Uma loucura desenfreada, mas com explicações bastante simples | FC Porto x Manchester United

    FC Porto Cabeçalho

    FC Porto e Manchester United protagonizaram um dos jogos mais emocionantes dos últimos anos. E, para ser emocionante, não precisa propriamente de ser o mais bem jogado. É no meio do caos que nascem as emoções mistas de quem aos 20 minutos lamentava uma entrada em falso diante de um Manchester United perfeitamente ao alcance, aos 50 festejava – mais uma – reviravolta épica a marcar a temporada e terminou a bradar aos céus um empate agridoce que fugiu da mão quando muitos já o festejavam.

    Há dois tipos de jogos que terminam com seis golos: ou uma equipa se superioriza de maneira tal que o sentido único desagua sempre na baliza adversária ou ambos os conjuntos apresentam limitações constantemente exploradas. O empate entre o FC Porto e o Manchester United é exemplo da segunda.

    As debilidades do FC Porto em organização e transição defensiva estão à mostra e, pelo terceiro jogo consecutivo, foram expostas pelos adversários. Quer recuperando a bola e lançando a transição quer saindo de forma mais apoiada, superando a primeira pressão do FC Porto e chegando rapidamente ao último terço, os dragões deixam espaço para aproveitar nas costas dos médios. Quando a este espaço se junta a permeabilidade defensiva dos elementos da linha mais recuada, os dragões sofrem. E foi desta maneira que o Manchester United criou perigo.
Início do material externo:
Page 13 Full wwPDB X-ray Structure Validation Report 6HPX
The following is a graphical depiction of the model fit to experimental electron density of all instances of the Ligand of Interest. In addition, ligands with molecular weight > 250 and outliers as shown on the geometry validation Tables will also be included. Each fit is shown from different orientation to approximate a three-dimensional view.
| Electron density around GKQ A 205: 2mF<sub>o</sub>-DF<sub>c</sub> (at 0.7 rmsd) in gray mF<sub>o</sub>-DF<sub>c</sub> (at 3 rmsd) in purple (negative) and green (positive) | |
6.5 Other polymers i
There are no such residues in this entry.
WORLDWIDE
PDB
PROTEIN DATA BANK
    Diogo Dalot Martim Fernandes FC Porto Manchester United
    Fonte: Diogo Cardoso / Bola na Rede

    Com Diogo Dalot a jogar por dentro na saída de bola (3+2), Christian Eriksen foi o jogador mais importante do jogo do Manchester United. Procurou receber nas costas dos médios do FC Porto sobre a meia esquerda, fugindo à marcação e encontrando espaço para receber e rodar, vendo o jogo de frente em zonas avançadas e definindo com qualidade. O lado esquerdo foi o mais forte dos red devils e o dinamarquês foi capaz de se relacionar com Marcus Rashford, o outro nome em destaque no Manchester United.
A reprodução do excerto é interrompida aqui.